* Activity *
Please arrange everything from the line containing "Between OpticChiasm and" down to the end of the records as a JSON list of strings, one string per line, with blank lines skipped. Leave the pictures out.

=== Begin Enclosure ===

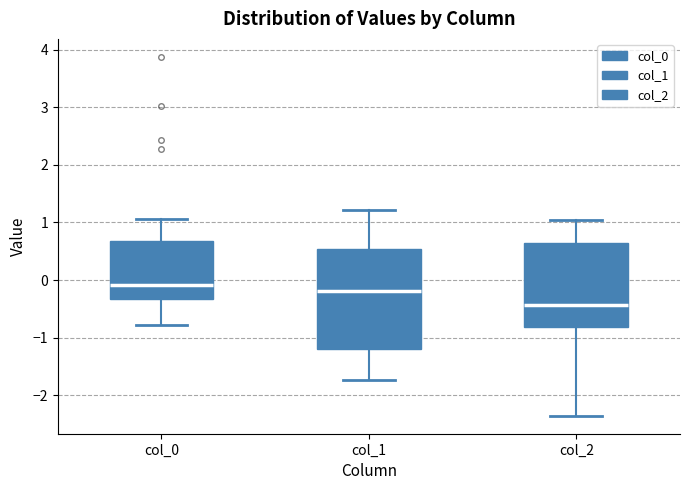

Reading left to right, read every box against the y-axis: the position of its median line, the range the box covers, and the ends of its whiskers. The values are not printed on the chart, so give them approximately, as read against the axis.

col_0: median -0.1, box -0.3 to 0.7, whiskers -0.8 to 1.1
col_1: median -0.2, box -1.2 to 0.5, whiskers -1.7 to 1.2
col_2: median -0.4, box -0.8 to 0.6, whiskers -2.4 to 1.0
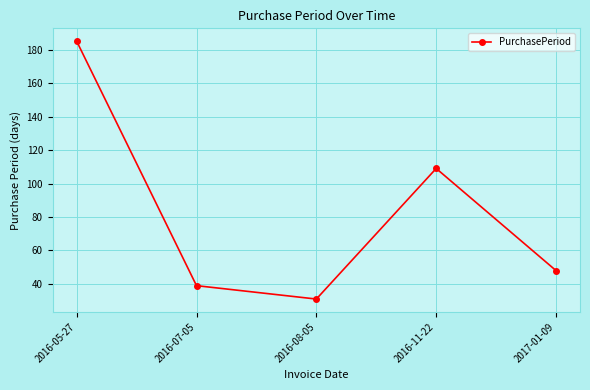

How many interior local peaks (higher than both neighbors) does the data have?

1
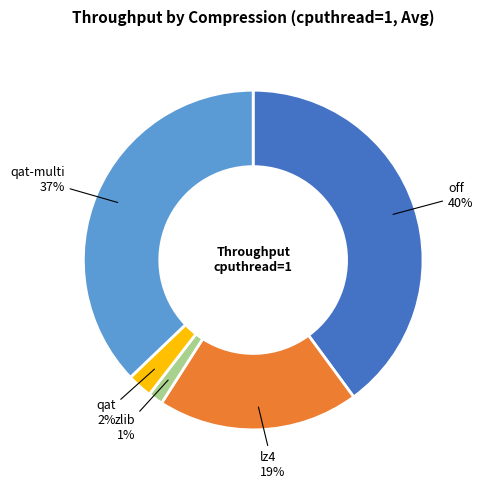

What percentage is the off slice, to the nearest percent?

40%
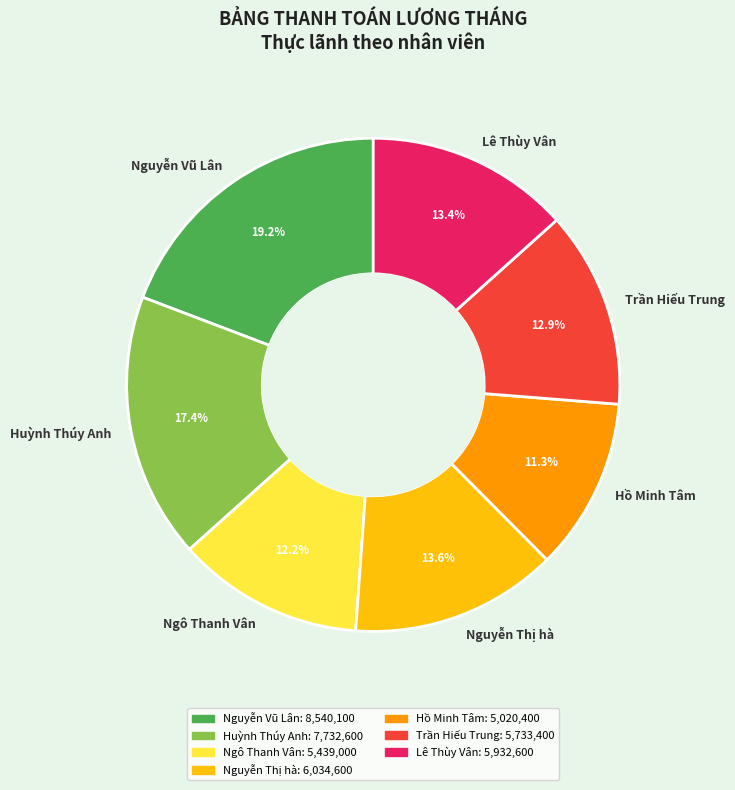

Is it true that Ngô Thanh Vân is 12% of the pie?

True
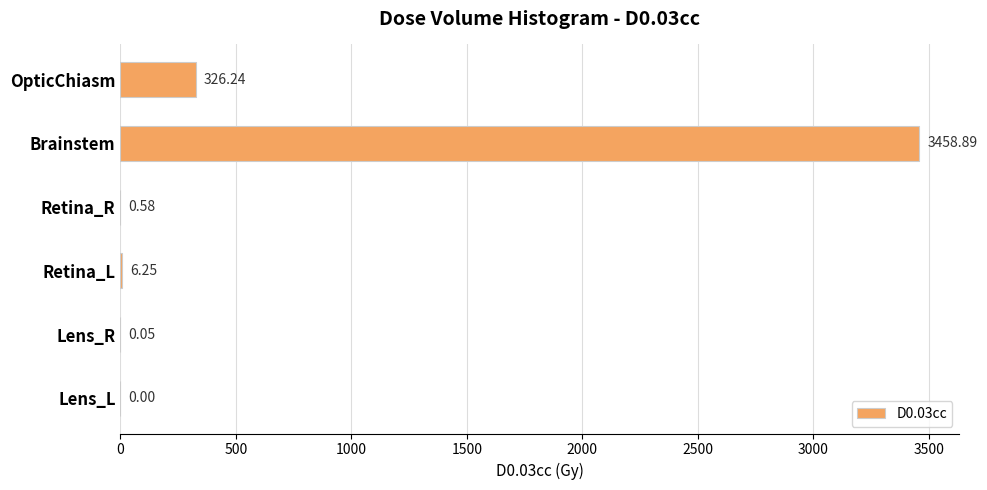

Between OpticChiasm and Lens_L, which is larger?

OpticChiasm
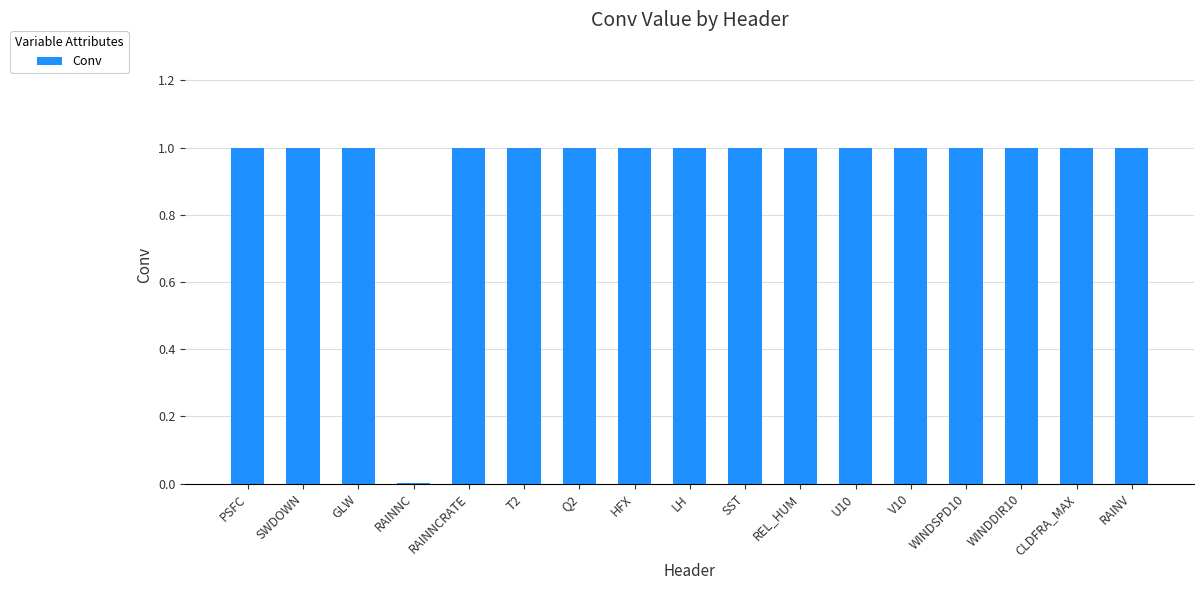

What is the sum of the values at SST and V10?

2.0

=== End Enclosure ===

* Solution for this task *
[
  "Between OpticChiasm and Lens_L, which is larger?",
  "OpticChiasm",
  "What is the sum of the values at SST and V10?",
  "2.0"
]